Anticipation implies that we are looking forward to something. It is an important ingredient of desire, and planning for sex helps to generate it. When Dominick prepares his osso buco, he can almost taste it in advance. He imagines Raoul’s surprise and pleasure. He hopes it will make his boyfriend feel special, and he envisions Raoul’s gratitude. Fantasy is the mortar of anticipation. It’s a way of imagining what something is going to be like. It’s a kind of foreplay that takes place outside the couple’s direct interaction. Anticipation is part of building a plot; that is why romance novels and soap operas are filled with it.
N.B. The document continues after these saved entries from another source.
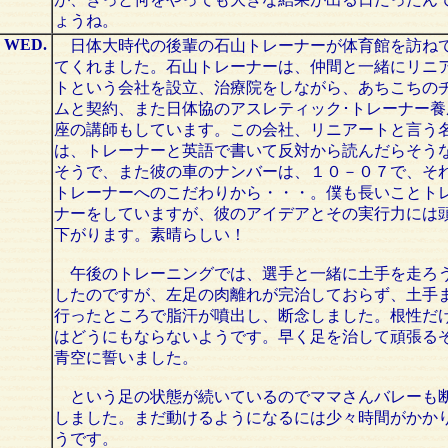
ょうね。
WED.
日体大時代の後輩の石山トレーナーが体育館を訪ね
てくれました。石山トレーナーは、仲間と一緒にリニ
トという会社を設立、治療院をしながら、あちこちの
ムと契約、また日体協のアスレティック･トレーナー養
座の講師もしています。この会社、リニアートと言う
は、トレーナーと英語で書いて反対から読んだらそう
そうで、また彼の車のナンバーは、１０－０７で、そ
トレーナーへのこだわりから・・・。僕も長いことト
ナーをしていますが、彼のアイデアとその実行力には
下がります。素晴らしい！
午後のトレーニングでは、選手と一緒に土手を走ろ
したのですが、左足の肉離れが完治しておらず、土手
行ったところで脂汗が噴出し、断念しました。根性だ
はどうにもならないようです。早く足を治して頑張る
青空に誓いました。
という足の状態が続いているのでママさんバレーも
しました。まだ動けるようになるには少々時間がかか
うです。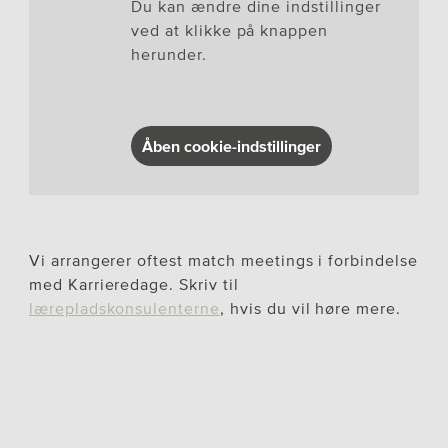
Du kan ændre dine indstillinger
ved at klikke på knappen
herunder.
Åben cookie-indstillinger
Vi arrangerer oftest match meetings i forbindelse
med Karrieredage. Skriv til
lærepladskonsulenterne
, hvis du vil høre mere.
Hold oplæg til karrieredag
Vil I gerne fortælle de unge om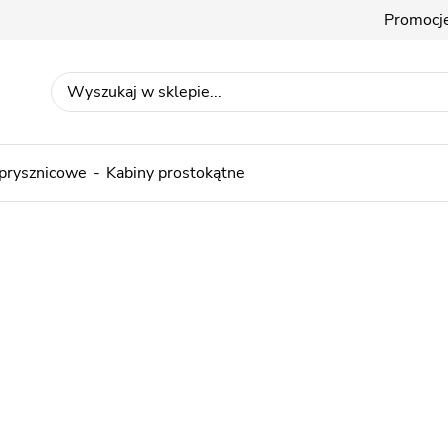
Promocj
 prysznicowe
Kabiny prostokątne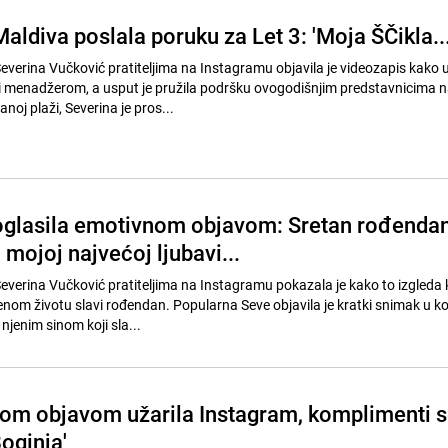
aldiva poslala poruku za Let 3: 'Moja ŠČikla...
everina Vučković pratiteljima na Instagramu objavila je videozapis kako 
i menadžerom, a usput je pružila podršku ovogodišnjim predstavnicima 
oj plaži, Severina je pros...
oglasila emotivnom objavom: Sretan rođenda
mojoj najvećoj ljubavi...
everina Vučković pratiteljima na Instagramu pokazala je kako to izgleda
jenom životu slavi rođendan. Popularna Seve objavila je kratki snimak u ko
jenim sinom koji sla...
om objavom užarila Instagram, komplimenti 
oginja'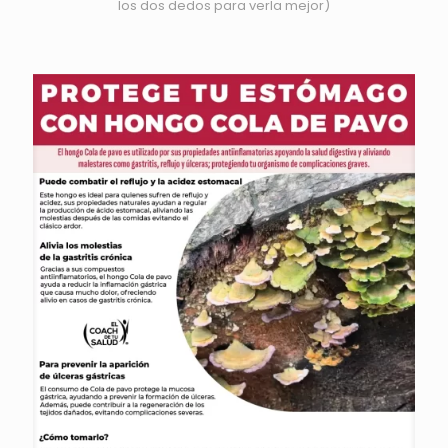
los dos dedos para verla mejor)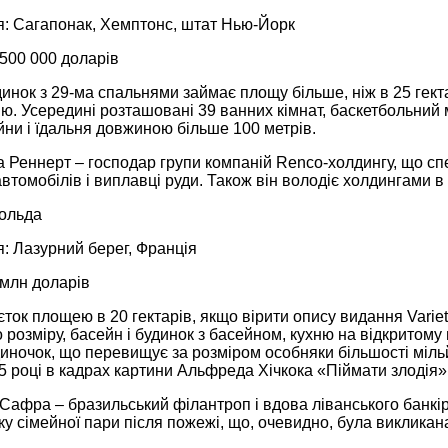
: Сагапонак, Хемптонс, штат Нью-Йорк
 500 000 доларів
инок з 29-ма спальнями займає площу більше, ніж в 25 гекта
ю. Усередині розташовані 39 ванних кімнат, баскетбольний 
ейни і їдальня довжиною більше 100 метрів.
 Реннерт – господар групи компаній Renco-холдингу, що спе
втомобілів і виплавці руди. Також він володіє холдингами в м
польда
: Лазурний берег, Франція
 млн доларів
ток площею в 20 гектарів, якщо вірити опису видання Varie
розміру, басейн і будинок з басейном, кухню на відкритому 
диночок, що перевищує за розміром особняки більшості міл
 році в кадрах картини Альфреда Хічкока «Піймати злодія»
 Сафра – бразильський філантроп і вдова ліванського банкір
у сімейної пари після пожежі, що, очевидно, була викликан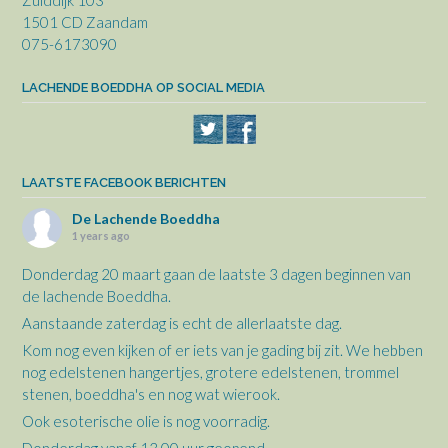
1501 CD Zaandam
075-6173090
LACHENDE BOEDDHA OP SOCIAL MEDIA
LAATSTE FACEBOOK BERICHTEN
De Lachende Boeddha
1 years ago
Donderdag 20 maart gaan de laatste 3 dagen beginnen van
de lachende Boeddha.
Aanstaande zaterdag is echt de allerlaatste dag.
Kom nog even kijken of er iets van je gading bij zit. We hebben
nog edelstenen hangertjes, grotere edelstenen, trommel
stenen, boeddha's en nog wat wierook.
Ook esoterische olie is nog voorradig.
Donderdag vanaf 13.00 uur geopend.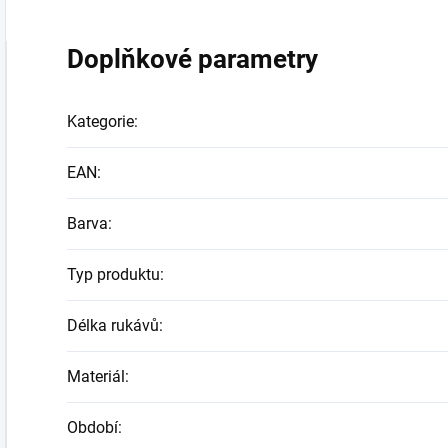
Doplňkové parametry
Kategorie
:
EAN
:
Barva
:
Typ produktu
:
Délka rukávů
:
Materiál
:
Období
: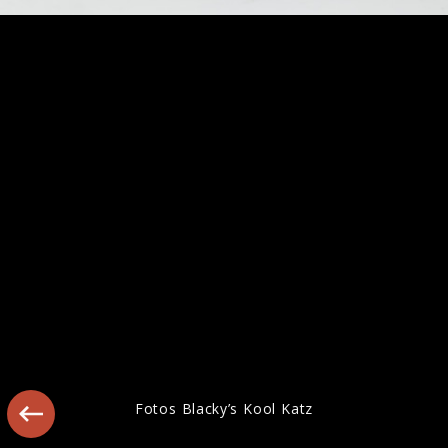
Mehr von Blacky’s Kool Katz
Fotos Blacky’s Kool Katz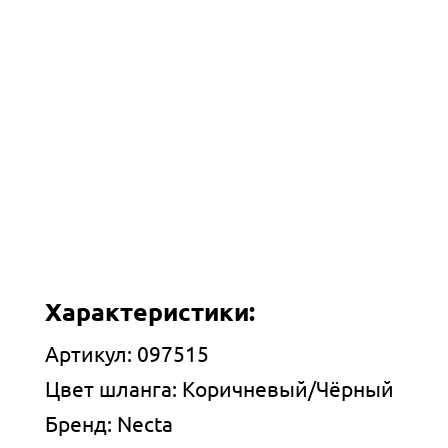
Характеристики:
Артикул: 097515
Цвет шланга: Коричневый/Чёрный
Бренд: Necta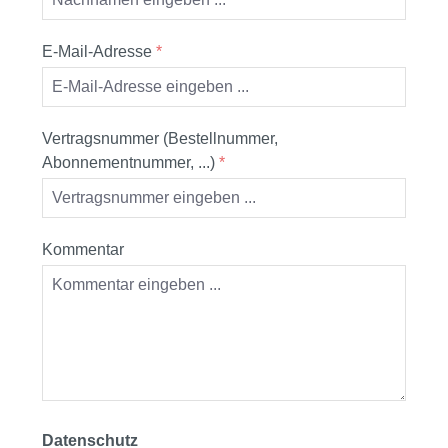
E-Mail-Adresse
*
Vertragsnummer (Bestellnummer,
Abonnementnummer, ...)
*
Kommentar
Datenschutz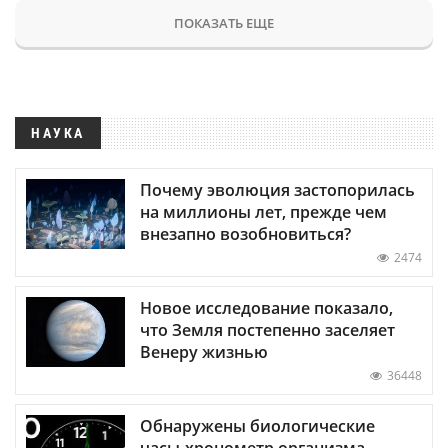
ПОКАЗАТЬ ЕЩЕ
НАУКА
Почему эволюция застопорилась
на миллионы лет, прежде чем
внезапно возобновиться?
2474
Новое исследование показало,
что Земля постепенно заселяет
Венеру жизнью
36448
Обнаружены биологические
часы-хронометр организма —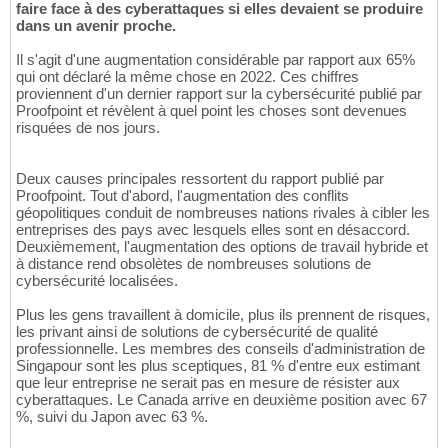
faire face à des cyberattaques si elles devaient se produire
dans un avenir proche.
Il s'agit d'une augmentation considérable par rapport aux 65%
qui ont déclaré la même chose en 2022. Ces chiffres
proviennent d'un dernier rapport sur la cybersécurité publié par
Proofpoint et révèlent à quel point les choses sont devenues
risquées de nos jours.
Deux causes principales ressortent du rapport publié par
Proofpoint. Tout d'abord, l'augmentation des conflits
géopolitiques conduit de nombreuses nations rivales à cibler les
entreprises des pays avec lesquels elles sont en désaccord.
Deuxièmement, l'augmentation des options de travail hybride et
à distance rend obsolètes de nombreuses solutions de
cybersécurité localisées.
Plus les gens travaillent à domicile, plus ils prennent de risques,
les privant ainsi de solutions de cybersécurité de qualité
professionnelle. Les membres des conseils d'administration de
Singapour sont les plus sceptiques, 81 % d'entre eux estimant
que leur entreprise ne serait pas en mesure de résister aux
cyberattaques. Le Canada arrive en deuxième position avec 67
%, suivi du Japon avec 63 %.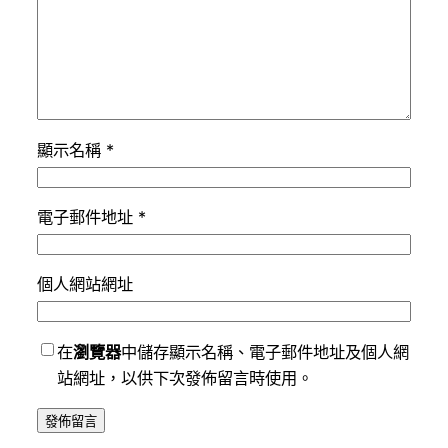
顯示名稱
*
電子郵件地址
*
個人網站網址
在
瀏覽器
中儲存顯示名稱、電子郵件地址及個人網
站網址，以供下次發佈留言時使用。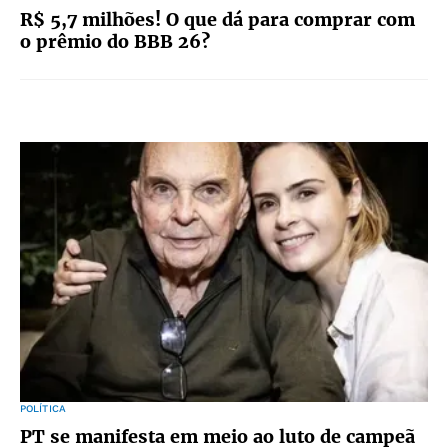
R$ 5,7 milhões! O que dá para comprar com
o prêmio do BBB 26?
POLÍTICA
PT se manifesta em meio ao luto de campeã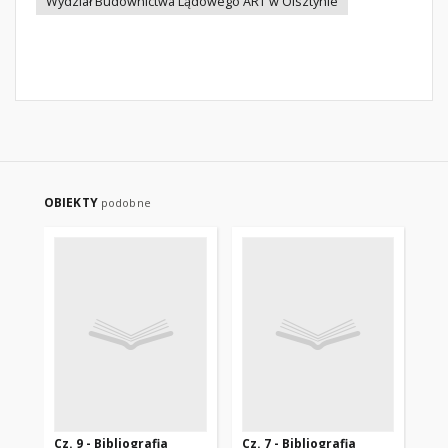
Wydział Budownictwa Lądowego ART w Olsztynie
OBIEKTY
podobne
Cz. 9 - Bibliografia
Cz. 7 - Bibliografia
Cz.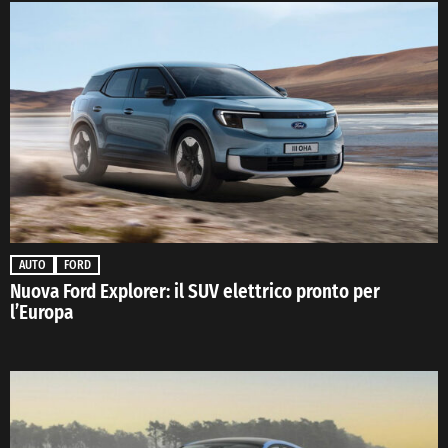
AUTO
FORD
Nuova Ford Explorer: il SUV elettrico pronto per
l’Europa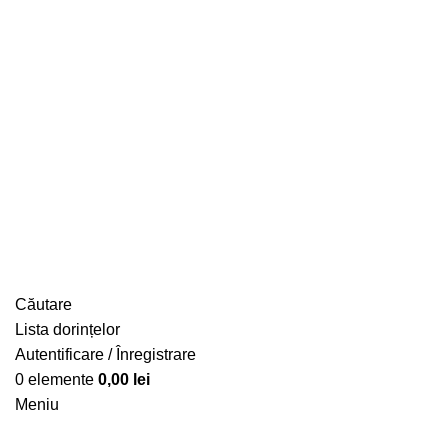
+40741646954
contact@edressa.ro
Căutare
Lista dorințelor
Autentificare / Înregistrare
0
elemente
0,00
lei
Meniu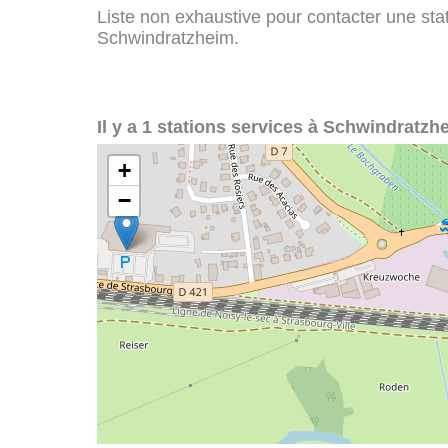
Liste non exhaustive pour contacter une stati
Schwindratzheim.
Il y a 1 stations services à Schwindratzh
+
−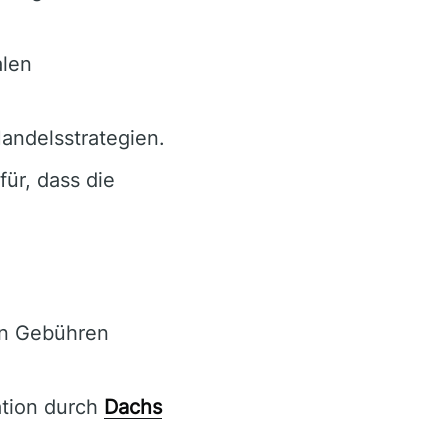
alen
andelsstrategien.
ür, dass die
en Gebühren
ation durch
Dachs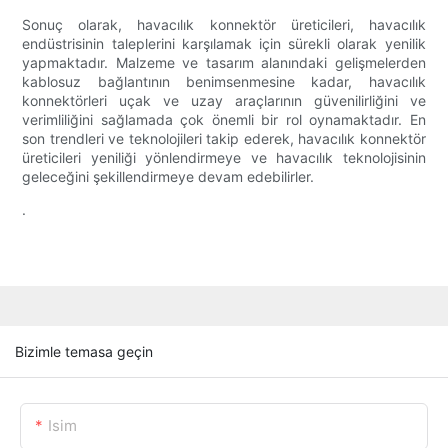
Sonuç olarak, havacılık konnektör üreticileri, havacılık
endüstrisinin taleplerini karşılamak için sürekli olarak yenilik
yapmaktadır. Malzeme ve tasarım alanındaki gelişmelerden
kablosuz bağlantının benimsenmesine kadar, havacılık
konnektörleri uçak ve uzay araçlarının güvenilirliğini ve
verimliliğini sağlamada çok önemli bir rol oynamaktadır. En
son trendleri ve teknolojileri takip ederek, havacılık konnektör
üreticileri yeniliği yönlendirmeye ve havacılık teknolojisinin
geleceğini şekillendirmeye devam edebilirler.
.
Bizimle temasa geçin
Isim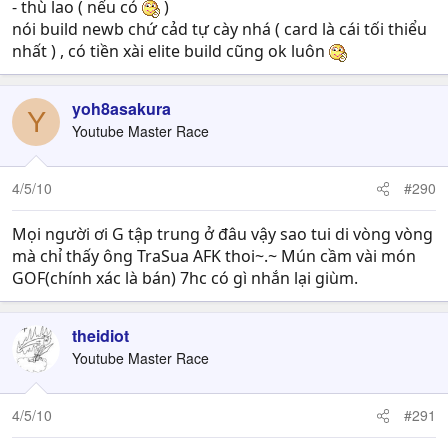
- thù lao ( nếu có
)
nói build newb chứ cảd tự cày nhá ( card là cái tối thiểu
nhất ) , có tiền xài elite build cũng ok luôn
yoh8asakura
Y
Youtube Master Race
4/5/10
#290
Mọi người ơi G tập trung ở đâu vậy sao tui di vòng vòng
mà chỉ thấy ông TraSua AFK thoi~.~ Mún cầm vài món
GOF(chính xác là bán) 7hc có gì nhắn lại giùm.
theidiot
Youtube Master Race
4/5/10
#291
I believe that longing, waiting, and yearning are fundamental elements of desire that can be generated with forethought, even in long-term relationships. When Nile and Sarah go out on Saturday, they often have a few things planned. Dinner, music, and—later—sex. In the past, an entire evening’s worth of wooing was undone the instant Sarah had to pay the babysitter. “All of a sudden, I’d be the mother again, and all that tension we worked to build up would just vanish. Now, Nile deals with the babysitter and I go straight to the bedroom. It’s an arrangement that lets me keep up the momentum.” Sarah and Nile have three kids who keep her running all day, every day. She has made it very clear to Nile that it takes a lot to get her out of that role, and very little for her to slip back in. “I used to think that it was a matter of being in the mood, but I was disabused of that idea a long time ago. Waiting for the mood is like waiting for the Second Coming. I like the planning. It gives me something to look forward to when I’m playing with Barbies and checking homework.”